-- AVAILABLE DATA follows --

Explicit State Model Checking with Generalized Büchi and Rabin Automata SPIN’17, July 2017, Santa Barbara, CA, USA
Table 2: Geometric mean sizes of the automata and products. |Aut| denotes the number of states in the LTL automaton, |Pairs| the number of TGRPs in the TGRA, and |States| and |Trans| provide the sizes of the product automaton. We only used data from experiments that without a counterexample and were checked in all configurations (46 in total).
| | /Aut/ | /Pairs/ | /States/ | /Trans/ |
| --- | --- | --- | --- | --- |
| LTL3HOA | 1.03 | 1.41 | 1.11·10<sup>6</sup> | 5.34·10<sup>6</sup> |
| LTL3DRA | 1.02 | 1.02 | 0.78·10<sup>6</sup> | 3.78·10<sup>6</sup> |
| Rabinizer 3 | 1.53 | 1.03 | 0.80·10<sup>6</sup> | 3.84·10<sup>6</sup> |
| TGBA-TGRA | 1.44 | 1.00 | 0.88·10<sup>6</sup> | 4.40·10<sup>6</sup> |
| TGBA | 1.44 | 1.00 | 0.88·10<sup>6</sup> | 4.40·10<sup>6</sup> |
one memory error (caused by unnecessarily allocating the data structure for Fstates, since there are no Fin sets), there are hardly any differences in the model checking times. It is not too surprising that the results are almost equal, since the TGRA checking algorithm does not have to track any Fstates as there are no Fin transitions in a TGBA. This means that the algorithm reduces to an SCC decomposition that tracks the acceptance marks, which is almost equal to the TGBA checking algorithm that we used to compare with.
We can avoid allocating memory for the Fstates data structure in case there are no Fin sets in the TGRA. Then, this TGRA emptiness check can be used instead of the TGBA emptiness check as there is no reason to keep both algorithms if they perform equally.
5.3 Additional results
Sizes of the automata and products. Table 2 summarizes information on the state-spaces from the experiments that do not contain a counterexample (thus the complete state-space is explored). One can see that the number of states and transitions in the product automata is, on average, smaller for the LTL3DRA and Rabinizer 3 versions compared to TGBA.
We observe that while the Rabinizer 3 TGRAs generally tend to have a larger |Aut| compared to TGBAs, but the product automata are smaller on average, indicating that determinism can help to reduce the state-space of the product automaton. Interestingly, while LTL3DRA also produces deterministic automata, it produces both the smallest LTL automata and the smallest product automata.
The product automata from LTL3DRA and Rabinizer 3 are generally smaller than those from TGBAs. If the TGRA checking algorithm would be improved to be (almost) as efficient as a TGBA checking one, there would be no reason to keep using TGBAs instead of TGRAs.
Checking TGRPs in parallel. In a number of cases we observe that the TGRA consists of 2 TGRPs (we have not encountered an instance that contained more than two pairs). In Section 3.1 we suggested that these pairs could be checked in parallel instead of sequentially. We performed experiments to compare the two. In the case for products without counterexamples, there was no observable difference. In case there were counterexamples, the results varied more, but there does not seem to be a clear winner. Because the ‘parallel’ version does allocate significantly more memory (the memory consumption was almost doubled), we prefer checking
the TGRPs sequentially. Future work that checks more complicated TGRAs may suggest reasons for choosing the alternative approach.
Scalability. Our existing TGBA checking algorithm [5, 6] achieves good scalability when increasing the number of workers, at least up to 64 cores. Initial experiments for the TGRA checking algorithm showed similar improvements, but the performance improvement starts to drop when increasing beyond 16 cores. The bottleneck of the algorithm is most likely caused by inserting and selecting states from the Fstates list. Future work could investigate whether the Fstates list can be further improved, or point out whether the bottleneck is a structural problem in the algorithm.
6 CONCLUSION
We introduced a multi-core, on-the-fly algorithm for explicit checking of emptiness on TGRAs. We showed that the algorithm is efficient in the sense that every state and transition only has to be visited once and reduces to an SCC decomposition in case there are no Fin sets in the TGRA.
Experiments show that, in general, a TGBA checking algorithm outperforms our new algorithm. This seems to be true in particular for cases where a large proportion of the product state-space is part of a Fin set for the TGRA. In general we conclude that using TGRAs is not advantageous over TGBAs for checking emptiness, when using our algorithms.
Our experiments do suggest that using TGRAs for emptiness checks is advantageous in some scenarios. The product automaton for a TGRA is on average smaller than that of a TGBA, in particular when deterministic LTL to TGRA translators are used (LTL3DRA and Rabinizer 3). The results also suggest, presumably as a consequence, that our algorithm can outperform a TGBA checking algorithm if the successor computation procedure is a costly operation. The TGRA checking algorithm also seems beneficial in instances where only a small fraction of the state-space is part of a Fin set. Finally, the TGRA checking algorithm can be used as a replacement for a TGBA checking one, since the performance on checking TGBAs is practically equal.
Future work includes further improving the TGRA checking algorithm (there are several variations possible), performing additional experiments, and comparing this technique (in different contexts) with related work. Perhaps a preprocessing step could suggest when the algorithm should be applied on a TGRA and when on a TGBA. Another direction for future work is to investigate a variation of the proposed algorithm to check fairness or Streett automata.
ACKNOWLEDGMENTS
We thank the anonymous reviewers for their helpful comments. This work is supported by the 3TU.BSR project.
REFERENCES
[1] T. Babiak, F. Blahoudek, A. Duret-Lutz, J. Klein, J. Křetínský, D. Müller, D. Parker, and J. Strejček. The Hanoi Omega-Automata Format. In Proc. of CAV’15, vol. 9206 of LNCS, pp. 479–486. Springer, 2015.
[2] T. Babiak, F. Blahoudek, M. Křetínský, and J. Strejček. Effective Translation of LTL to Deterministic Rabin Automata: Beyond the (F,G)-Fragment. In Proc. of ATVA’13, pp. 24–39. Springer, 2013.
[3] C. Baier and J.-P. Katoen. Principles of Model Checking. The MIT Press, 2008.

-- AVAILABLE DATA concluded --

**WHAT YOU HAVE TO DO:** Given the records above, reproduce precisely and only the lines between the line holding "Sizes of the automata and products. Table" and the line holding "the TGRPs sequentially.", inclusive.

**TASK ANSWER:**
Sizes of the automata and products. Table 2 summarizes information on the state-spaces from the experiments that do not contain a counterexample (thus the complete state-space is explored). One can see that the number of states and transitions in the product automata is, on average, smaller for the LTL3DRA and Rabinizer 3 versions compared to TGBA.
We observe that while the Rabinizer 3 TGRAs generally tend to have a larger |Aut| compared to TGBAs, but the product automata are smaller on average, indicating that determinism can help to reduce the state-space of the product automaton. Interestingly, while LTL3DRA also produces deterministic automata, it produces both the smallest LTL automata and the smallest product automata.
The product automata from LTL3DRA and Rabinizer 3 are generally smaller than those from TGBAs. If the TGRA checking algorithm would be improved to be (almost) as efficient as a TGBA checking one, there would be no reason to keep using TGBAs instead of TGRAs.
Checking TGRPs in parallel. In a number of cases we observe that the TGRA consists of 2 TGRPs (we have not encountered an instance that contained more than two pairs). In Section 3.1 we suggested that these pairs could be checked in parallel instead of sequentially. We performed experiments to compare the two. In the case for products without counterexamples, there was no observable difference. In case there were counterexamples, the results varied more, but there does not seem to be a clear winner. Because the ‘parallel’ version does allocate significantly more memory (the memory consumption was almost doubled), we prefer checking
the TGRPs sequentially. Future work that checks more complicated TGRAs may suggest reasons for choosing the alternative approach.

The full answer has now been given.